Full‐time state and local government employees in Indiana are undercompensated by 7.5%, when compared with otherwise similar private‐sector workers.1 A rigorous analysis using a comprehensive monthly database2 that includes the necessary variables—education, experience, hours of work, organizational size, gender, race, ethnicity, citizenship, and disability—provides the most accurate comparison of public‐ and private‐sector compensation in Indiana.
The facts:
• On an annual basis, full‐time state and local employees and school employees are undercompensated by 7.5% in Indiana, in comparison to otherwise similar private‐sector workers. When comparisons are made for differences in annual hours worked, the gap remains, albeit at a smaller percentage of 5.9%.
• Indiana public‐sector workers are more highly educated than private‐sector workers; 49% of full‐time Indiana public‐sector workers hold at least a four‐year college degree, compared with 24% of full‐time private‐sector workers.
• College‐educated public‐sector workers earn 6% less in total compensation than private‐sector employees, a disparity that grows even larger, however, when comparing professional employees, such as lawyers and doctors.
• In addition to having higher education levels, Indiana state and local government employees, on average, are also more experienced (24.1 years) than their private‐sector counterparts (21.6 years).

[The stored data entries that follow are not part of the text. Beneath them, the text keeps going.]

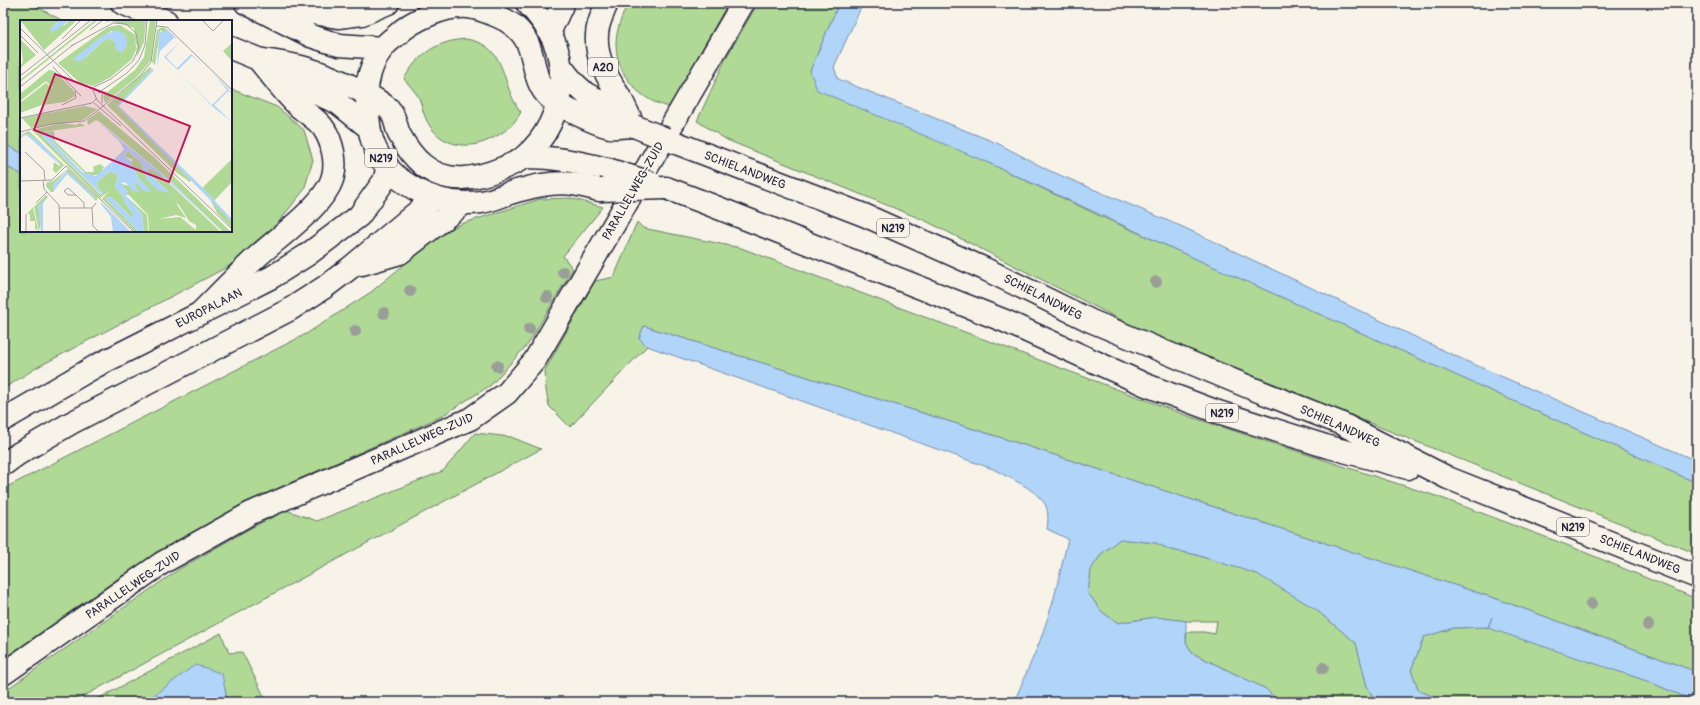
<svg xmlns="http://www.w3.org/2000/svg" width="1700" height="705" viewBox="0 0 1700 705" font-family="Pangolin,sans-serif">
	<style>
		.green { fill: #b0d996; stroke: #697e68 }
		.water { fill: #b0d5f9; stroke: #778dad }
		.lines { fill: none; stroke-linecap: round; stroke-linejoin: round }
		.minor-casing { stroke: #22223b; stroke-width: 25 }
		.secondary-casing { stroke: #22223b; stroke-width: 25 }
		.primary-casing { stroke: #22223b; stroke-width: 25 }
		.motorway-casing { stroke: #22223b; stroke-width: 25 }
		.minor { stroke: #f7f3e8; stroke-width: 22 }
		.secondary { stroke: #f7f3e8; stroke-width: 22 }
		.primary { stroke: #f7f3e8; stroke-width: 22 }
		.motorway { stroke: #f7f3e8; stroke-width: 22 }
		.primary-bridge-casing { stroke: #22223b; stroke-width: 25; stroke-linecap: butt }
		.primary-bridge { stroke: #f7f3e8; stroke-width: 22 }
		.tree { fill: #9a9e98 }
		.labels { text-anchor: middle; stroke-width: 3.5; stroke-linejoin: round; paint-order: stroke }
		.shield { fill: #f7f3e8; stroke: #62616f; stroke-width: 1 }
		.shield-label { font-size: 11px; font-weight: bold; fill: #22223b }
		.street-label { font-size: 12px; fill: #22223b; stroke: #f7f3e8 }
		.inset-road { fill: none; stroke: #a29fa3; stroke-width: 1 }
		.view { fill: #c2185b; fill-opacity: 0.15; stroke: #c2185b; stroke-width: 2 }
		.inset-edge { fill: none; stroke: #22223b; stroke-width: 2 }
	</style>
	<rect width="100%" height="100%" fill="#f7f3e8"/>
	<filter id="ink" filterUnits="userSpaceOnUse"><feTurbulence type="fractalNoise" baseFrequency=".025" numOctaves="2"/><feDisplacementMap in="SourceGraphic" scale="8" xChannelSelector="R" yChannelSelector="G"/><feConvolveMatrix kernelMatrix="1 2 1 2 8 2 1 2 1" color-interpolation-filters="sRGB"/></filter>
	<g filter="url(#ink)">
		<path class="green" d="M3 3H30L63 21H21V153L3 143Z
			M628 3H728L670 107C641 102 616 75 616 44 616 31 622 15 628 3Z
			M758 3H839L810 71 991 164 1098 215 1697 483V554L1382 428 1137 328 926 221 727 140 697 121 726 58Z
			M466 39C510 46 499 85 521 112 512 128 501 135 484 142 462 150 438 143 427 121 423 114 422 105 419 98 415 91 409 85 404 79 418 54 437 41 466 39Z
			M231 89 277 107 304 130 313 160 304 190 273 229 229 266 36 368 3 389V165L21 174V231H231Z
			M570 198 603 207 563 256 573 269 528 344 491 385 440 417 254 499 180 539 120 577 3 659V489L306 334 371 292 442 233 461 224 540 199Z
			M637 222 643 228 741 248 1191 417 1439 497 1572 547 1697 599V672L1497 599 999 437 644 326 639 338 647 346 570 427 549 406 546 390 545 370 595 281 614 277Z
			M475 433 511 437 541 449 73 702H3V692L181 568 249 529 286 510 317 521 443 471Z
			M1120 539 1156 543 1171 550 1193 554 1258 574 1314 608 1356 643 1367 686 1376 702H1278L1266 689 1192 653 1186 642 1187 632H1204L1215 634 1217 621H1186L1156 617 1118 623 1102 612 1088 593 1091 569 1102 553Z
			M1488 627 1647 681 1697 702H1449L1419 691 1411 670 1424 637 1453 628Z
			M221 633 229 653 242 652 267 702H225L226 694 195 666 145 702H92Z"/>
		<path class="water" d="M839 3H863L834 67 838 79 999 144 1048 170 1185 228 1466 361 1697 461V483L1176 250 991 164 817 90 810 71Z
			M3 143 21 153V174L3 165Z
			M644 326 999 437 1497 599 1697 672V702L1647 681 1488 628 1492 617 1488 627 1453 628 1424 637 1411 670 1419 691 1449 702H1376L1367 686 1356 643 1314 608 1257 574 1193 554 1171 550 1156 543 1120 539 1102 553 1091 569 1088 593 1102 612 1118 623 1156 617 1186 621V642L1192 653 1266 689 1278 702H1014L1040 641 1053 602 1068 539 1047 529C1048 522 1049 511 1045 504 1033 487 1011 479 993 469L647 346 639 338Z
			M195 665 206 668 222 674 226 694 225 702H145Z"/>
		<g class="lines">
			<g class="minor-casing">
				<path id="minor" d="M3 674 162 563 251 513 470 419 507 393 535 360 743 3"/>
			</g>
			<g class="secondary-casing">
				<path id="secondary" d="M362 264 400 253 464 203
					M3 420 96 366 272 277 307 255 359 216 384 181 388 167
					M3 465 18 454 71 423 289 310 325 287 350 268 434 198"/>
			</g>
			<g class="primary-casing">
				<path id="primary" d="M122 3 166 21
					M246 3 311 36 339 45 383 48
					M266 6 338 17 362 14 388 3
					M231 48 258 59 302 87 338 103 369 128
					M258 59C274 62 292 64 308 69 325 74 351 85 366 94 374 98 383 104 389 109 395 115 396 127 399 134 405 145 414 158 423 165 447 185 476 179 503 168 510 165 518 162 524 157 546 139 559 111 561 83 563 50 549 26 527 3
					M562 68 574 83 586 94 619 110 634 126
					M666 139 864 215 985 269 1091 321 1251 388 1340 423 1448 478 1697 577
					M524 157C556 157 580 162 610 170
					M666 188 703 202 1005 321 1146 385 1215 411 1325 446 1408 468
					M600 190C591 188 582 185 573 184 553 181 530 187 510 193 501 196 491 201 481 202 438 208 386 183 372 140 368 127 368 113 367 100 365 83 372 62 382 49 386 43 392 39 397 35 412 20 446 5 468 7 478 8 487 12 497 16 509 21 521 30 527 42 536 60 533 83 550 98 560 107 596 124 610 127 617 128 627 126 634 126
					M201 312C220 293 239 273 259 255 280 236 327 203 333 176 337 162 332 141 324 129 317 118 303 112 295 103 281 89 270 73 258 59"/>
			</g>
			<g class="motorway-casing">
				<path id="motorway" d="M607 3C603 13 597 24 597 35 595 60 610 81 622 101 626 109 630 118 634 126
					M550 31 563 3"/>
			</g>
			<use href="#minor" class="minor"/>
			<use href="#secondary" class="secondary"/>
			<use href="#primary" class="primary"/>
			<use href="#motorway" class="motorway"/>
			<g class="primary-bridge-casing">
				<path id="primary-bridge" d="M634 126 666 139
					M610 170 651 183
					M600 190 666 188"/>
			</g>
			<use href="#primary-bridge" class="primary-bridge"/>
		</g>
		<g class="tree">
			<circle cx="563" cy="272" r="6"/>
			<circle cx="1156" cy="282" r="6"/>
			<circle cx="410" cy="291" r="6"/>
			<circle cx="547" cy="297" r="6"/>
			<circle cx="384" cy="313" r="6"/>
			<circle cx="529" cy="329" r="6"/>
			<circle cx="355" cy="331" r="6"/>
			<circle cx="497" cy="366" r="6"/>
			<circle cx="1591" cy="604" r="6"/>
			<circle cx="1648" cy="625" r="6"/>
			<circle cx="1323" cy="668" r="6"/>
		</g>
	</g>
	<g class="labels">
		<g class="shield">
			<rect x="588" y="58" width="30" height="18" rx="3"/>
			<rect x="365" y="149" width="32" height="18" rx="3"/>
			<rect x="877" y="219" width="32" height="18" rx="3"/>
			<rect x="1206" y="404" width="32" height="18" rx="3"/>
			<rect x="1557" y="518" width="32" height="18" rx="3"/>
		</g>
		<g class="shield-label">
			<text x="603" y="71">A20</text>
			<text x="381" y="162">N219</text>
			<text x="893" y="232">N219</text>
			<text x="1222" y="417">N219</text>
			<text x="1573" y="531">N219</text>
		</g>
		<g class="street-label">
			<text transform="translate(745 170) rotate(21)" y="4">SCHIELANDWEG</text>
			<text transform="translate(633 191) rotate(-60)" y="4">PARALLELWEG-ZUID</text>
			<text transform="translate(1043 297) rotate(27)" y="4">SCHIELANDWEG</text>
			<text transform="translate(209 308) rotate(-27)" y="4">EUROPALAAN</text>
			<text transform="translate(1340 426) rotate(24)" y="4">SCHIELANDWEG</text>
			<text transform="translate(422 439) rotate(-24)" y="4">PARALLELWEG-ZUID</text>
			<text transform="translate(1640 554) rotate(22)" y="4">SCHIELANDWEG</text>
			<text transform="translate(133 585) rotate(-34)" y="4">PARALLELWEG-ZUID</text>
		</g>
	</g>
	<g transform="translate(20 20)">
		<rect width="212" height="212" fill="#f7f3e8"/>
		<path d="M0 0H40L32 7 45 5 50 0H57L24 30ZM75 0H78L0 62V60ZM88 0H126L124 22 117 37 114 8 91 1 86 2ZM130 0H136L131 40 117 57 85 83 83 76 86 73 115 50 124 37ZM100 5 114 14 117 27 112 39 91 57 74 66 60 63 38 43 88 7ZM91 11 104 14 107 18 97 31 95 22 87 18 66 37 54 39ZM142 7 147 9 144 13 140 10 135 45 132 42 137 10ZM0 19 16 35 0 48 3 41ZM212 23V41L203 31ZM130 47 132 49 97 86 172 160 170 162 157 153 87 85ZM29 50 34 51 54 71 55 76 45 82 22 85 0 93V83L26 63 35 70 26 61 0 81V74ZM65 86 77 89 63 100 11 108 2 98ZM79 91 134 137 211 212H203L152 162 80 102 76 100 68 105 67 100ZM42 103 56 105 60 103 65 106 15 113 12 110ZM9 111 44 145 36 153 33 150 34 142 39 146 41 145 27 129 9 114 0 115ZM34 111 35 121 66 152H74L73 147 80 144 84 147 79 155H67L32 121 31 113 22 116 81 175 83 173 77 167 78 161 91 151 98 156 95 167 103 176 105 183 114 195 111 197 91 177 85 178 119 212H115L82 179 89 171 80 178 15 113ZM108 131 121 142 126 157 149 172 127 152 129 148 134 149 201 212H129L128 195 109 175H106L108 172 101 164 115 167 114 163H118L119 158 110 142 113 140 104 136ZM143 174 159 185 169 201 176 205V210L160 197 139 199 156 195 166 198 156 183ZM212 139V162L194 181 182 168ZM48 149 78 178 76 181 46 151 33 165 34 172H31L26 166 27 162 33 161ZM26 175 28 177 19 186 21 201 19 212 14 187ZM106 176 127 195 128 212H124L122 194ZM190 179 211 201 212 208 197 193ZM15 185 13 188 18 210 15 209V201H10V194H7Z" fill="#b0d996" fill-rule="evenodd"/>
		<path d="M40 0H50L32 13 30 9ZM147 9 157 19 154 18 140 31 137 47 139 11 144 13ZM96 10 104 14 107 18V26L101 33 95 28V22L87 18 60 42 53 39 82 16ZM160 22 146 37 157 48 171 34 182 44 172 36 158 50 144 37ZM132 49 134 50 99 86 183 168 207 194 212 199V202L97 86ZM157 51 192 85 207 70 193 53 212 73 208 71 194 85 212 102 192 86ZM76 100 152 162 203 212 145 158 129 148 127 152 150 173 137 170 126 158 121 142 108 131 104 136 110 140 119 158 132 172 124 171 115 162 114 165 120 172 113 171 106 163 101 162 108 172 106 176 122 194 124 212H119L85 178 91 177 111 197 114 195 105 183 103 176 95 167 98 156 91 151 78 161 77 167 83 173 82 175 22 116 31 113 32 121 62 152 76 156 104 130 100 122ZM9 114 27 129 41 146 10 118 6 115 0 118 2 115ZM47 151 75 177V179L47 154 33 172V165ZM27 177 23 184V212H21L18 187ZM80 183 83 184 111 212H93L91 197Z" fill="#b0d5f9"/>
		<path class="inset-road" d="M182 0 193 11 204 0M136 6 147 7 212 70M0 8 56 63M70 10 83 0M0 15 18 33M42 19 61 0M51 26 93 3 106 4 116 13 119 28 113 41 91 59 74 67M33 47 61 76M0 56 71 0M55 62 76 69M0 67 54 24M73 70 77 80 212 209M78 73 107 53 119 40 125 25 127 0M74 83 101 106M82 83V75L86 71M42 85 56 78 55 71M0 98 72 83 77 78M0 112 31 104 64 101 97 75 119 57 131 42 137 0M5 132 24 150 25 161M0 161 32 160 46 146 114 212M23 161 24 169 39 185 40 212M56 175H48L44 171 48 168 56 175 64 183V188M16 183 27 172M39 188H72L76 183M72 188 73 206 79 212M6 194V212"/>
		<path class="view" d="M35 54 170 106 149 162 14 110Z"/>
		<rect width="212" height="212" class="inset-edge"/>
	</g>
	<rect width="1700" height="705" fill="none" stroke="#f7f3e8" stroke-width="16"/>
	<rect x="8" y="8" width="1684" height="689" fill="none" stroke="#22223b" stroke-width="1.5" filter="url(#ink)"/>
</svg>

• Public employees—like all other American workers—have been victims of the worst recession since the Great Depression. In fact, severe financial problems as a result of the Great Recession have forced state, county, and municipal officials across the country to make massive cuts in spending. As a result, tens of thousands of public‐sector employees have been laid off and thousands more have been subject to forced furloughs, pay freezes, and cuts in benefits.
1 See the 2011 EPI Briefing Paper, Are Indiana Public Employees Overcompensated?, by Labor and Employment Relations Professor Jeffrey Keefe, Rutgers University. The study uses data collected primarily from the National Compensation Survey, and in accordance with standard survey practice, focuses on year‐round, full‐time public‐ and private‐sector employees. 2 U.S. Census Bureau and Bureau of Labor Statistics.